When you think of Panama and especially when you think of Panama City, strawberries might not be the first thing that come to your mind. Yet, if it’s up to the team of Ag Incotech, they will become so in the near future.
The company, a developer and operator of large-scale agricultural projects, recently announced their plans to construct the first high-tech Controlled Environment Agriculture greenhouses within an hour drive of Panama City, for the indoor growth of strawberries.

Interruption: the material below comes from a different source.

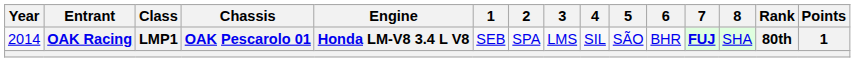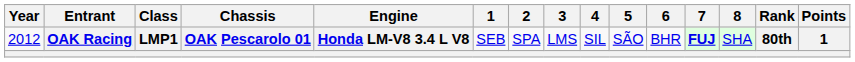OAK Racing | Year: 2014 -> 2012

What is most special about this company, is that whereas most greenhouses need heating, Ag Incotech only makes use of a cooling system.

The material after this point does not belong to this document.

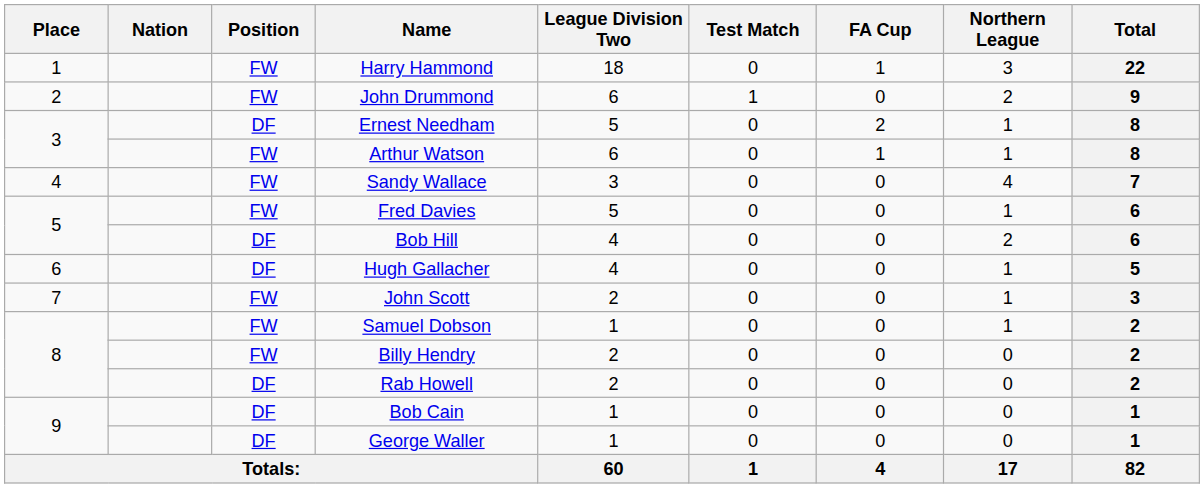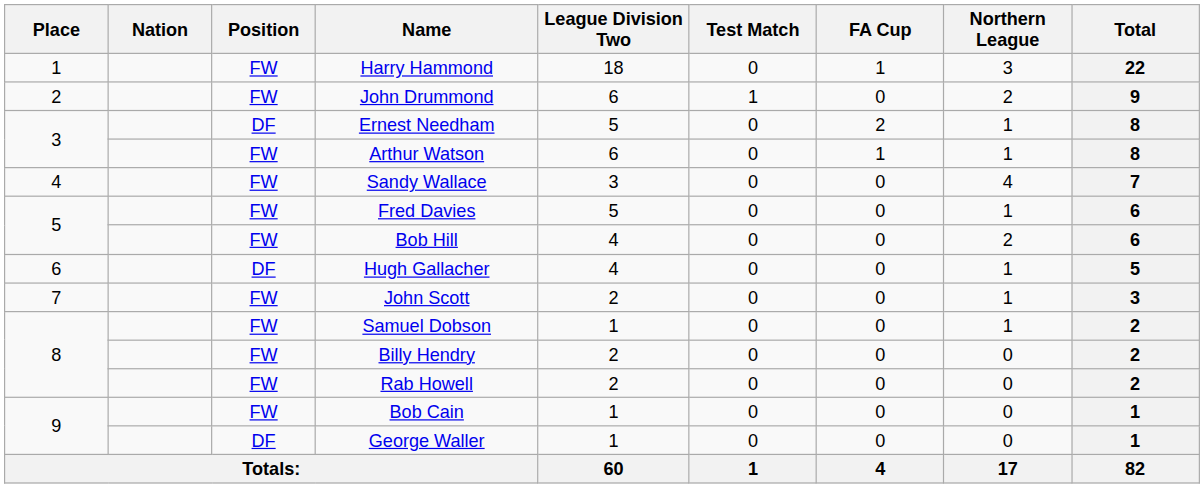Bob Hill | Position: DF -> FW
Rab Howell | Position: DF -> FW
Bob Cain | Position: DF -> FW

As the construction phase has begun, James Archer, CEO of Ag Incotech shares the recent developments. “Now that the dry season has commenced, the groundworks are now being build,” he says. “Our project will be 100% powered by renewable energy, so we will have a carbon neutral footprint for the production of strawberries – something we are extremely proud of.”
As strawberries need lots of water, all rain water will be captured and stored onsite. “Essentially, we are bringing European strawberries right to the heart of Panama without making many food miles. As strawberry is a delicate crop, transportation does not improve quality either, so we want to reduce food waste as well.”
James is passionate about improving food accessibility in all areas and climates. “We strongly feel that food accessibility should be available everywhere, not just in further developed markets. That’s why we want to make local fresh produce easier to achieve. I feel we all have a duty to help make agriculture more sustainable and that will not be achieved if we remain still.”
Fighting the extreme heat and humidity of Panama’s climate has taken the company months of planning. Finding experienced staff also turned out to be challenging, so the company decided to provide the training themselves. “We teach staff about plant biology and climate control techniques to achieve greater yields.”
Less than one hour from Panama City, this is the first CEA greenhouse in the country. However, James dreams of more facilities in the country and beyond. “This year we plan to begin building large scale facilities in the US.”
Rather than heating the greenhouse, an act quite redundant given the high temperatures in tropical Panama, the greenhouse will be constantly cooled. Ag Incotech developed an efficient air cooling system with their manufacturer. Their cooling, like all energy used at the facilities, is powered by solar energy. “We didn’t want to miss out on another possibility to reduce our carbon footprint by generating our own power by the one source that is constantly available here: the sun.”